Phanes Therapeutics Announces Updated Phase 2 Clinical Trial Results of Spevatamig (PT886) in Combination with Chemotherapy in Frontline Treatment of Metastatic PDAC at the ...

Phanes Therapeutics announced updated Phase 2 clinical trial results for spevatamig (PT886), an anti-CLDN18.2/CD47 bispecific antibody, in combination with chemotherapy for frontline treatment of metastatic pancreatic ductal adenocarcinoma (PDAC). Presented at the American Society of Clinical Oncology (ASCO) Annual Meeting 2026, the data demonstrated promising efficacy with a 2 mg/kg weekly dose, achieving a 52.4% objective response rate (ORR) and 90.5% disease control rate (DCR) in patients with metastatic PDAC. More than 90% of patients at this dose level had de novo metastatic disease, aligning with Phase 3 trial populations. Median progression-free survival (mPFS) was 7.3 months, and median overall survival (mOS) reached 14.7 months in US patients, with a median follow-up time of 14.7 months. The combination therapy showed no significant additive toxicity compared to chemotherapy alone, with optimized anti-CD47 design improving gastrointestinal tolerability and reducing hematological toxicity. Phanes noted that spevatamig, an innate immunity enhancer (I2E), targets 'cold tumors' resistant to immune checkpoint inhibitors (ICIs) by activating macrophages and dendritic cells.
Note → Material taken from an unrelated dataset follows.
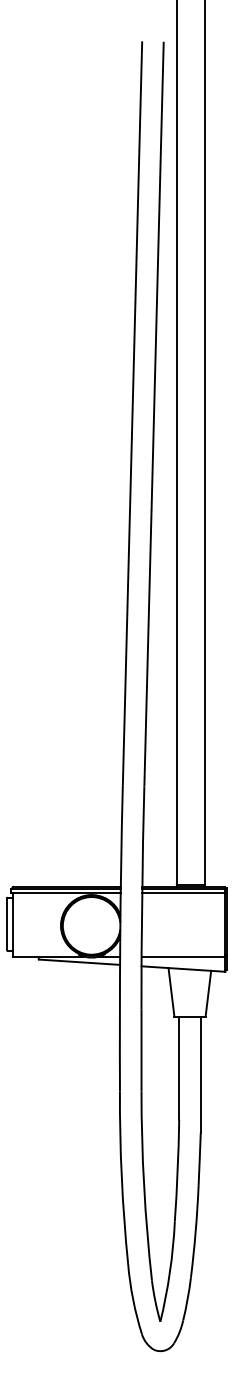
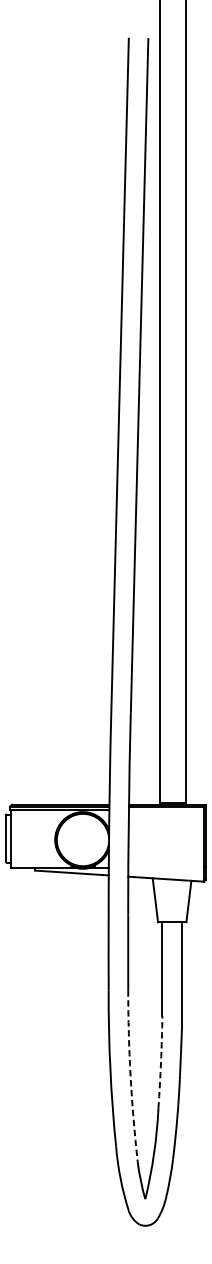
line: (183, 892) -> (166, 809), removed
line: (183, 956) -> (166, 867), removed
arc: (177, 1170) -> (160, 1061), solid -> dashed
arc: (144, 1186) -> (130, 1076), solid -> dashed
The company is rapidly enrolling patients for the 3 mg/kg dose level, with efficacy data expected in the second half of 2026, potentially leading to a Phase 3 trial shortly afterward. Spevatamig, a first-in-class bispecific antibody, received orphan drug designation from the FDA in 2022 for pancreatic cancer and Fast Track designation in 2024 for metastatic claudin 18.2-positive PDAC. Phanes also collaborates with Merck to study spevatamig in combination with pembrolizumab. The drug’s novel mechanism distinguishes it from traditional ICIs, offering an alternative for patients with aggressive PDAC, where treatment options remain limited. CEO Ming Wang emphasized the significance of targeting PDAC, a 'cold tumor' unresponsive to ICIs, and expressed confidence in advancing spevatamig as the first innate immunity enhancer for solid tumors. The company aims to accelerate development to deliver an innovative immunotherapy for metastatic PDAC patients. Clinical trials are ongoing across multiple cancer indications, reinforcing Phanes’ focus on pioneering oncology treatments.